Wednesday, January 04, 2006

Movies and Snobs

Its been remarked that I am a movie snob. This may be true as I have this whole set of OCD-inspired rules regarding whether or not I’ll bother watching a movie in the first place. They include but are certainly NOT limited to:

1- Who is involved in it? I am a big fan of Tim Burton and I especially liked Big Fish, but, lets be honest- remakes by this guy are to be avoided like the PLAGUE! Tim, how could you? You damned, dirty human. (Btw, am I the only one who thought the Corpse Bride was hot? You know, for a dead marionette chick?)

2- What production company is involved? This goes hand-in-money-grubbing-claw with rule #1. Don’t kid yourself, if it’s from Dreamworks with Steven Spielberg directing, its pretty much guaranteed not to suck. However, if it’s from Full-Moon Entertainment you should be fully prepared for The Puppetmaster. (hmmm… more marionettes…)

3- When is it being released? Everyone knows there are seasons for movie releases: late spring to summer is for action flicks, Halloween is for horror and suspense, Christmas is for family films… you get the idea. The month of January is the dumpster for most movies. Our case in point- BloodRayne starring, er… that girl from T3. Who is involved? Directed by Uwe Boll, the very same ass-hat that inflicted upon us Alone In The Dark and House Of The Dead. Need more proof? January ’05 gave us Electra, Racing Stripes and Assault On Precinct 13. The only exception to this rule seems to be movies from the Oscar-hopeful drama category.

4- How long was it in post-production?
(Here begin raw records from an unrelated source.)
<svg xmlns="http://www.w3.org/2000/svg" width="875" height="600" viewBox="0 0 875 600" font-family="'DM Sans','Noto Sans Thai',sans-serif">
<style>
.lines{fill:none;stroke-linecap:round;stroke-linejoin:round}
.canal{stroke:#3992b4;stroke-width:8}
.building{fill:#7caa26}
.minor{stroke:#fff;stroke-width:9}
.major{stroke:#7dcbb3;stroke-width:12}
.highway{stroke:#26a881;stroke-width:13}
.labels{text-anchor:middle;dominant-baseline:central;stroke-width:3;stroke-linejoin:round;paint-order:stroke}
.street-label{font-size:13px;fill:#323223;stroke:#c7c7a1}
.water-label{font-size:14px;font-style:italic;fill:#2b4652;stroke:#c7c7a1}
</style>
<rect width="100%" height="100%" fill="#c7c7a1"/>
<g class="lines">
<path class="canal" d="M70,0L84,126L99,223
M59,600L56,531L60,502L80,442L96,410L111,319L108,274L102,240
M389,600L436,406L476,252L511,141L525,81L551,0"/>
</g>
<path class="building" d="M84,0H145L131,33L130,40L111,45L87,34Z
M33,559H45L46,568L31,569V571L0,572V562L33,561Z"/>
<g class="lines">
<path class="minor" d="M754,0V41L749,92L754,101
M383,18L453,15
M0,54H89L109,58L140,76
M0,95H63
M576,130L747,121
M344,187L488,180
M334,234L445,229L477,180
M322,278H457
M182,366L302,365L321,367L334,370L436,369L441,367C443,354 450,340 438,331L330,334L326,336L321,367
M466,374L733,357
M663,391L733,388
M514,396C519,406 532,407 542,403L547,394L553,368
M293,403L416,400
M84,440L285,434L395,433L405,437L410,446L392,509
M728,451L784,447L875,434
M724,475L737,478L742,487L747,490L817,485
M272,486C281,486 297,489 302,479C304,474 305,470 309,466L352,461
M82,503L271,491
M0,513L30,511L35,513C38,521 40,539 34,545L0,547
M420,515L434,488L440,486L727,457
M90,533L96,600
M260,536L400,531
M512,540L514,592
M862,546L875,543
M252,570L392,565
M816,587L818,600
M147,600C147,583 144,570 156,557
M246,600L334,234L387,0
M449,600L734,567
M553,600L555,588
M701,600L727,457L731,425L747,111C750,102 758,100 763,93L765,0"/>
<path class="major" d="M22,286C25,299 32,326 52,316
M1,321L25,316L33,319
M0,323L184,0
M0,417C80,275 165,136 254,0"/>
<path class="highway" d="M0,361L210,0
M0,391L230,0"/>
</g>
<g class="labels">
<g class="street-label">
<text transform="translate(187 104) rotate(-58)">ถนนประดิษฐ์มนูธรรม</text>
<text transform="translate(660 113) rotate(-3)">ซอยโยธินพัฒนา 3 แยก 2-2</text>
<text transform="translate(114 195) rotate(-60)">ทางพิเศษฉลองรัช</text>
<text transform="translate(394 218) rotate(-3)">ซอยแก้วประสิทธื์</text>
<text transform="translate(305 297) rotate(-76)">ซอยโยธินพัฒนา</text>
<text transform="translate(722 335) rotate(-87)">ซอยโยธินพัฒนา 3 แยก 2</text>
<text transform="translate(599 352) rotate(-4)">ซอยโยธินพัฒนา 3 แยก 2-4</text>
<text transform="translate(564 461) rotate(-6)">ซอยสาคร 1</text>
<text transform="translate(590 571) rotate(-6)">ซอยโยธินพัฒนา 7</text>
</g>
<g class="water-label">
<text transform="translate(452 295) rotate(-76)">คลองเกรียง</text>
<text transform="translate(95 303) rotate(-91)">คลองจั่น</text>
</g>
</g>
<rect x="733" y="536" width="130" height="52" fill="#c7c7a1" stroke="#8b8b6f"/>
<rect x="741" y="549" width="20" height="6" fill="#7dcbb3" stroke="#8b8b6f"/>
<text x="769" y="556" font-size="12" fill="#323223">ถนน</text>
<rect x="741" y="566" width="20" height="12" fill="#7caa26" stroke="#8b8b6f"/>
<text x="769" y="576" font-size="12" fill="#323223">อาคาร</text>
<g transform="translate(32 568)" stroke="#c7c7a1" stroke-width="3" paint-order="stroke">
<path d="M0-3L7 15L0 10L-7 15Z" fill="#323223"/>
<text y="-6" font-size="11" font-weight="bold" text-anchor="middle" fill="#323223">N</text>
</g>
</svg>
Remember a couple of years ago when we all heard rumors of an Exorcist prequel? Yeah, that was in 2002. The ‘finished’ movie was released in 2005. Why so long, you ask? Because when the movie was finished and screened for studio ass-hats the liked it soooo much that they fired the director, extensively re-wrote the script and re-filmed nearly the whole thing. What does this mean for you, my hypothetical reader? Why, not one but two substandard movies cashing in on a horror movie icon’s legacy. Twice the suckiness for twice the price? Now THAT’S an American bargain. (yay, ten-dollar movie tickets)


Obviously there are exceptions to all these rules, but for the most part, asking questions like these will prepare you for (and possibly protect you against) awful movies like Highlander II: The Quickening.

2 comments:

Unknown said...

And yet we keep watching the bad ones...

Love the mock movie poster, btw

Anonymous said...

thats a mock poster??? i thought it was a beware notice.